As Long As We Are Breathing, Arcola Theatre, stage review: ‘Deeply heartbreaking yet soaringly uplifting’

Caroline Gruber and Zoe Goriely in As Long As We Are Breathing. Photograph: Lidia Crisafulli

Breathing: involuntary, critical, and often taken for granted.

As Long As We Are Breathing, written by Kindertransport author Diane Samuels, starts with the familiar in-and-out heaving of meditation.

Gonging steel drums and a protagonist laying face down in lotus position unfurl into a compulsive tale of Europe’s greatest shame and the essence of life itself.

In this domestic, Buddhist-inflected space, we meet Miriam Freedman (played by Caroline Gruber).

This is a true-life story of how Freedman, a woman of exceptional resilience and drive, defines herself after her family’s tragic experience of the Holocaust.

After discovering meditation and spirituality later in life following a move to London, Freedman returns and faces her trauma.

Zoe Goriely plays the younger Eva (Miriam’s second, non-Jewish name), and together they vault through their joint tale.

Goriely acts with exuberant energy and explosive, child-like dashing, while Gruber displays the aches, pains, and hoarded wisdom of age.

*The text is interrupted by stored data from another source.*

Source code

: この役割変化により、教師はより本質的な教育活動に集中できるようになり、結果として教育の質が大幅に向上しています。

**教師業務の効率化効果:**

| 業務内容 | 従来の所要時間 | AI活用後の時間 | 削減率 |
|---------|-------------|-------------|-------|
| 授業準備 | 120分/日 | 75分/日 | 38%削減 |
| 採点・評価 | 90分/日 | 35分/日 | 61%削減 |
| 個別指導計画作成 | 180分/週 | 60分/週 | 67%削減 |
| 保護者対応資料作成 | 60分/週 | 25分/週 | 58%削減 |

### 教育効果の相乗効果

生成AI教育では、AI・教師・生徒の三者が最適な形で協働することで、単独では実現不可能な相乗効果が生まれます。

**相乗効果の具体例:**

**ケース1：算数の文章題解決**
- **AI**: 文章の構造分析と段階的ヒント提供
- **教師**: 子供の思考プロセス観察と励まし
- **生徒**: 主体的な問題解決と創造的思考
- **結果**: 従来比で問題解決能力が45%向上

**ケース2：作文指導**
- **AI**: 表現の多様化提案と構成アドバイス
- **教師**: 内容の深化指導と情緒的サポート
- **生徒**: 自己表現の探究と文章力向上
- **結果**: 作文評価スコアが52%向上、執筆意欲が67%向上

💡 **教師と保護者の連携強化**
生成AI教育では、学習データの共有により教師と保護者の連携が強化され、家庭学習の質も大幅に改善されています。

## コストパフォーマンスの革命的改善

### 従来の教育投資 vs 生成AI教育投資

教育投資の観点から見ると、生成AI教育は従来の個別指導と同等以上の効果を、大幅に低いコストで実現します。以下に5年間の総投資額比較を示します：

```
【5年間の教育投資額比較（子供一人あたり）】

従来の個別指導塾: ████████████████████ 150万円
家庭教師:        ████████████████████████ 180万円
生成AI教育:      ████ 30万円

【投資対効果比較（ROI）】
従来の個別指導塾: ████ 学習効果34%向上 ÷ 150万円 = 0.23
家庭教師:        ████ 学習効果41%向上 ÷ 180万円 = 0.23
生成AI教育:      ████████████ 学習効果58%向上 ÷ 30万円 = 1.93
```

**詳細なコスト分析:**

Both are faultless throughout.

Matthew James Hinchliffe fiddles away, stage left, on various instruments, theatricalising our breathing efforts throughout with the hiss of his clarinet.

It is a sleek operation, gliding from the emergence of yoga in England to flashes of the Nazi’s rise to power in Slovakia. We are then transmitted to the depths of the Holocaust, heartbroken and revolted at the atrocities.

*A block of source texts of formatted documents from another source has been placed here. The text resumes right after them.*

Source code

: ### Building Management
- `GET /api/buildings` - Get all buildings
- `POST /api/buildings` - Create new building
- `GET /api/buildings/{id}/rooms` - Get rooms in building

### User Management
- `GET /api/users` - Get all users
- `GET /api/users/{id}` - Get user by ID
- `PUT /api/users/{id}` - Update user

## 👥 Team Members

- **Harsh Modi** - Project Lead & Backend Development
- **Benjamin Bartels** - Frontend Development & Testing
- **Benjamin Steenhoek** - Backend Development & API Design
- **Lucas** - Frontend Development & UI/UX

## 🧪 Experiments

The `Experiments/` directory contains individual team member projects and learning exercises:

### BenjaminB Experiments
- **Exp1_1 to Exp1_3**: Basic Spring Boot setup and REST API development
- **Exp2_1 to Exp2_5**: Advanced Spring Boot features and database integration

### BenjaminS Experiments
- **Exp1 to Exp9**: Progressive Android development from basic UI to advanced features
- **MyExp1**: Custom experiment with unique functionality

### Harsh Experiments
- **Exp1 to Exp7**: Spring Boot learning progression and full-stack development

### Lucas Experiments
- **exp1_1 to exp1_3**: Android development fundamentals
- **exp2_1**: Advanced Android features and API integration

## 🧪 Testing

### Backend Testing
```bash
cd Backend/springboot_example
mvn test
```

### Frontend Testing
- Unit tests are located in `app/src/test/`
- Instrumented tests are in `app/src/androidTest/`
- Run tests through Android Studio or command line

Dread is less built and more ignited around us, as jaws drop, stomachs flip and eyes moisten.

Ben Caplan (director) and Titania Krimpas (dramaturg) have crafted a curious and questioning piece with such scope.

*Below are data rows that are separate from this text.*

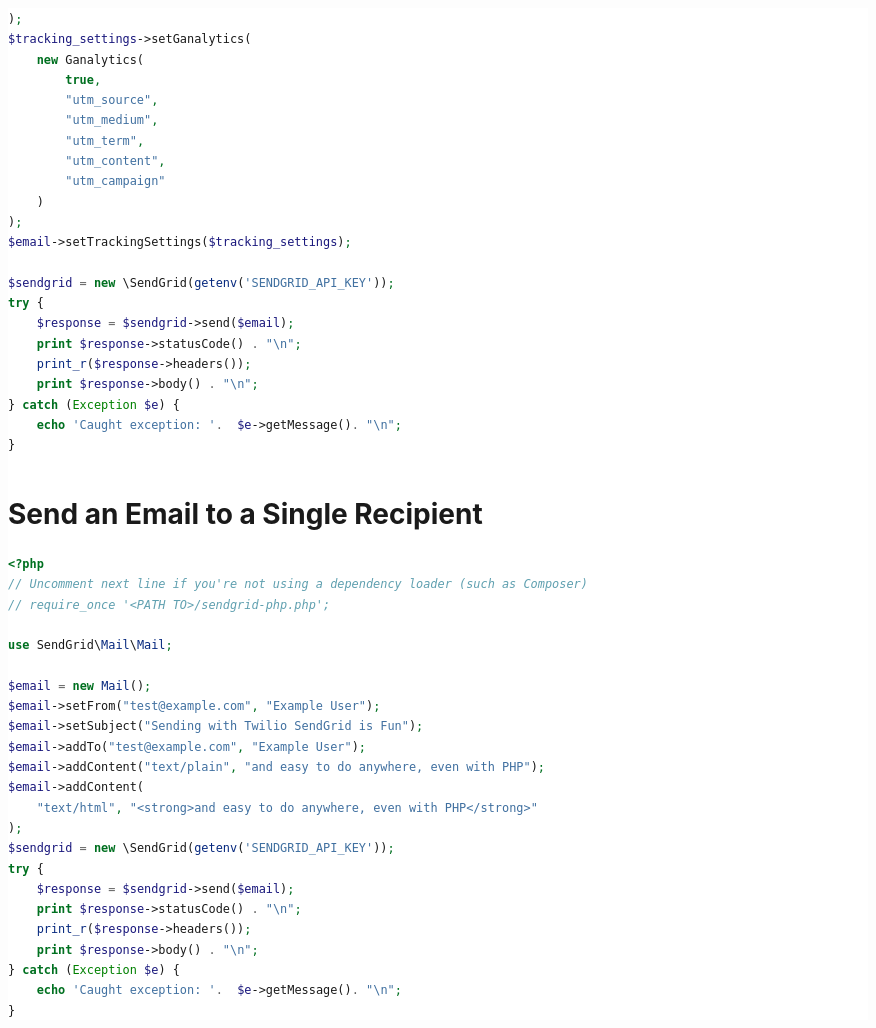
 ```php
);
$tracking_settings->setGanalytics(
    new Ganalytics(
        true,
        "utm_source",
        "utm_medium",
        "utm_term",
        "utm_content",
        "utm_campaign"
    )
);
$email->setTrackingSettings($tracking_settings);

$sendgrid = new \SendGrid(getenv('SENDGRID_API_KEY'));
try {
    $response = $sendgrid->send($email);
    print $response->statusCode() . "\n";
    print_r($response->headers());
    print $response->body() . "\n";
} catch (Exception $e) {
    echo 'Caught exception: '.  $e->getMessage(). "\n";
}
```

<a name="single-email-single-recipient"></a>
# Send an Email to a Single Recipient

```php
<?php
// Uncomment next line if you're not using a dependency loader (such as Composer)
// require_once '<PATH TO>/sendgrid-php.php';

use SendGrid\Mail\Mail;

$email = new Mail(); 
$email->setFrom("test@example.com", "Example User");
$email->setSubject("Sending with Twilio SendGrid is Fun");
$email->addTo("test@example.com", "Example User");
$email->addContent("text/plain", "and easy to do anywhere, even with PHP");
$email->addContent(
    "text/html", "<strong>and easy to do anywhere, even with PHP</strong>"
);
$sendgrid = new \SendGrid(getenv('SENDGRID_API_KEY'));
try {
    $response = $sendgrid->send($email);
    print $response->statusCode() . "\n";
    print_r($response->headers());
    print $response->body() . "\n";
} catch (Exception $e) {
    echo 'Caught exception: '.  $e->getMessage(). "\n";
}
```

It focuses on arguably the worst period in human history, but also on the kindness of some of the people in Eastern Europe at the time. It is cosmic, but with feet firmly planted on terra firma.

This play is deeply heartbreaking yet soaringly uplifting, reminding us to live fully and always to progress.

It leaves you panting and exhausted, but grateful for every gulp of air and determined to make each one count – not bad for a subterranean Wednesday evening.

As Long As We Are Breathing runs until 1 March.